WHAT THIS TASK INVOLVES: Render into Spanish the following sentence from the passage on catkin below: "Catkin is included by default when ROS is installed."

TEXT SHOWN:
The name catkin comes from the tail-shaped flower cluster found on willow trees -- a reference to Willow Garage where catkin was created.
Installing catkin
Catkin is included by default when ROS is installed. Catkin can also be installed from source or prebuilt packages. Most users will want to use the prebuilt packages, but installing it from source is also quite simple.
$ sudo apt-get install python-catkin-tools
What is a Build System?
A build system is responsible for generating 'targets' from raw source code that can be used by an end user. These targets may be in the form of libraries, executable programs, generated scripts, exported interfaces (e.g. C++ header files) or anything else that is not static code. In ROS terminology, source code is organized into 'packages' where each package typically consists of one or more targets when built.
Popular build systems that are used widely in software development are GNU Make, GNU Autotools, CMake, and Apache Ant (used mainly for Java). In addition, virtually all integrated development environments (IDEs) such as Qt Creator, Microsoft Visual Studio, and Eclipse add their own build system configuration tools for the respective languages they support. Often the build systems in these IDEs are just front ends for console-based build systems such as Autotools or CMake.

DATA BLOCK:
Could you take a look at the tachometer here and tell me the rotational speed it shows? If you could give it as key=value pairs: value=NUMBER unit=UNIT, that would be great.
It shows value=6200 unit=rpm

ANSWER BOX: Catkin se incluye de forma predeterminada cuando se instala ROS.